TIMOTHY WEST
(20 October 1934 – 12 November 2024)
Timothy West, who has died at the age of 90, was one of Britain’s finest actors, making a substantial mark in the theatre, on television and on radio. He appeared in all kinds of roles in Shakespeare, Chekhov, Ibsen and O’Neill, modern classics by Pinter, Rudkin and Rattigan, as well as contemporary works, and was a member of both the Royal Shakespeare and National Theatre companies. His work on television was no less variable, from Austen, Dickens and Dostoevsky to Agatha Christie, J.B. Priestley and Joe Orton, and he appeared in both major TV soaps, EastEnders and Coronation Street. In films his range was wider still with thrillers such as The Day of the Jackal, The Looking Glass War and The Thirty-Nine Steps and such historical subjects as Hitler: The Last Ten Days (as Karl Gebhardt), Cry Freedom and Endgame, on the fall of Apartheid.
Timothy Lancaster West was born in Bradford, Yorkshire, to the actors Lockwood West and his wife Olive Carlton-Crowe. They moved to Bristol and then lived in Ruislip in Greater London. When he expressed a desire to be an actor, his parents tried to dissuade him, so he became a furniture salesman and recording engineer but also joined an amateur drama group. His first theatre job at 21 was box-office manager at Frinton-on-Sea where he met his first wife, Jacqueline Boyer. They had a daughter, Juliet, but separated when his wife had mental problems. He made his debut as an actor in Summertime, in Wimbledon, and made his West End debut in 1959 in the farce Caught Napping at the Piccadilly Theatre.
From 1962 West joined the RSC in London, appearing in The Comedy of Errors, Timon of Athens and Love’s Labour’s Lost. He also appeared as Macbeth twice, did two Uncle Vanyas and four King Lears for companies such as Prospect, the English Touring Theatre, the Old Vic, the Bristol Old Vic and the Edinburgh Festival.
On television Timothy West played some real-life characters including the title role in Edward the Seventh, Horatio Bottomley in The Edwardians, Winston Churchill in Churchill and the Generals and The Last Bastion, Cardinal Wolsey in Henry VIII, as well as Thomas Beecham, Mikhail Gorbachev and Martin Luther. He displayed a brilliant sense of the absurd in Brass, John Stevenson and Julian Roach’s parody of a bleak 1930s Northern town with two feuding families, rich and poor, with West as the awful local benefactor Bradley Hardacre.
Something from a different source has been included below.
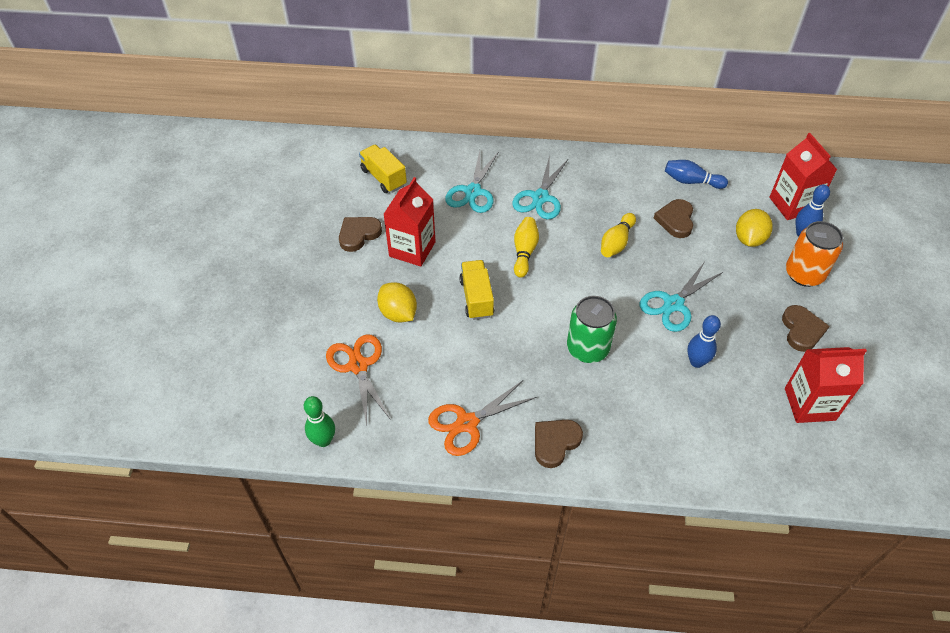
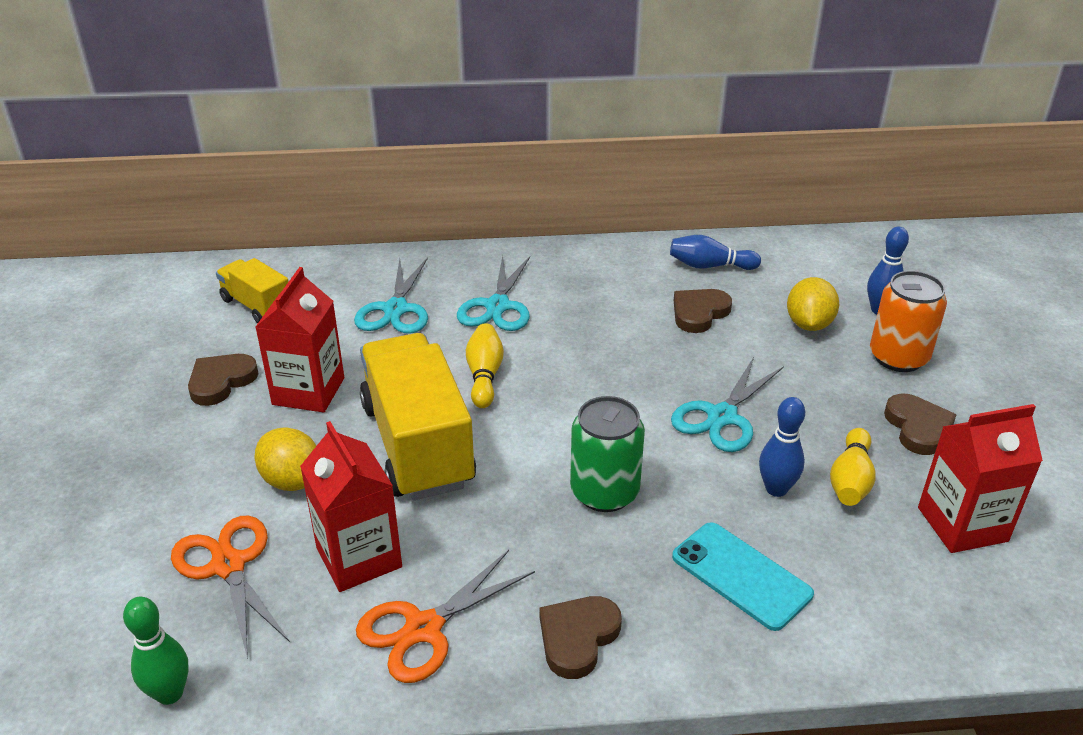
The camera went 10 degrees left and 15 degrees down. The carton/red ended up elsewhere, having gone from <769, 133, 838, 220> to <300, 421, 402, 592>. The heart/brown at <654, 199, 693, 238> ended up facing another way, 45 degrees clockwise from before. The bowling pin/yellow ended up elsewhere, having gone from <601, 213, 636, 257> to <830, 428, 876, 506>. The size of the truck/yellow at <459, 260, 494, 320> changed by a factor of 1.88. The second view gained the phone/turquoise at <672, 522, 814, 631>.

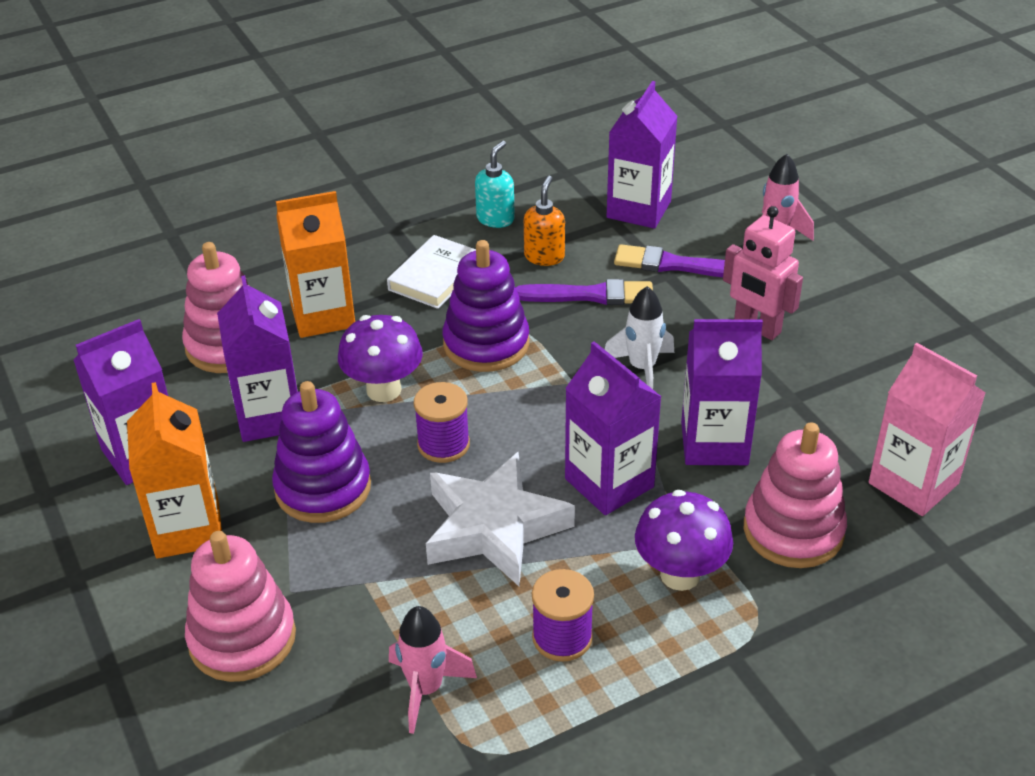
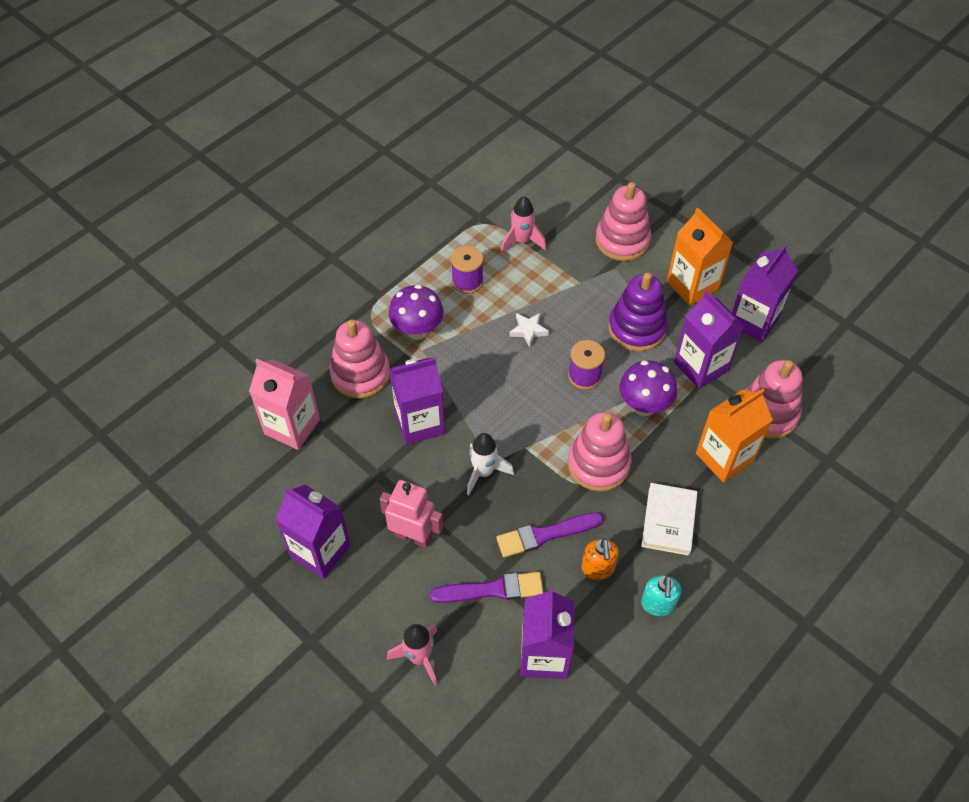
The camera went 160 degrees right and 15 degrees up. What was the stacking toy/purple at <443, 240, 529, 372> turned into the stacking toy/pink at <567, 412, 631, 491>. The carton/purple ended up elsewhere, having gone from <565, 341, 661, 515> to <276, 485, 351, 579>. The size of the star/white at <426, 452, 575, 586> changed by a factor of 0.44.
His last TV appearance was in Doctors in 2014.
Timothy West’s first film was Sidney Lumet’s The Deadly Affair, adapted from John le Carré’s spy thriller, in 1966. He then did Twisted Nerve for the Boultings, and another le Carré adaptation, The Looking Glass War. He played Dr Botkin in the historical epic Nicholas and Alexandra, and was one of the French Surete to be baffled by the plot to kill Charles De Gaulle in Fred Zinnemann’s excellent The Day of the Jackal (1973). After that he worked regularly in films including Cry Freedom, Richard Attenborough’s biopic of the South African activist Steve Biko. He played the King in Ever After, a new version of Cinderella with Drew Barrymore, and he was the Judge in 102 Dalmatians. In Richard Eyre’s Iris, with Judi Dench as the novelist Iris Murdoch, he played her friend Maurice, while his own son, Samuel West, was cast as the younger Maurice.
When he wasn’t acting, Timothy West was directing at the Forum, Billingham or Prospect Theatre or at the University of Western Australia. And if he wasn’t doing that, he was pursuing his many interests as an ambassador for children’s charities, or supporting the Talyllyn Railway in Wales and the Inland Waterways Association. This last led him to make programmes for Channel 4 with his wife Prunella Scales on canal boating. In 1984 he was appointed a CBE for his services to drama.
After his divorce from his first wife, West married Prunella Scales in 1963 and they have two sons, Samuel and Joseph, both actors. When Prunella contracted Alzheimer’s, she could no longer work but did appear with Tim on their canal jaunts and, at the time of writing, she is 92. Both were excellent actors and, in starting their own acting dynasty, they still exert their influence on their chosen profession. They just don’t make them like Tim and Pru anymore.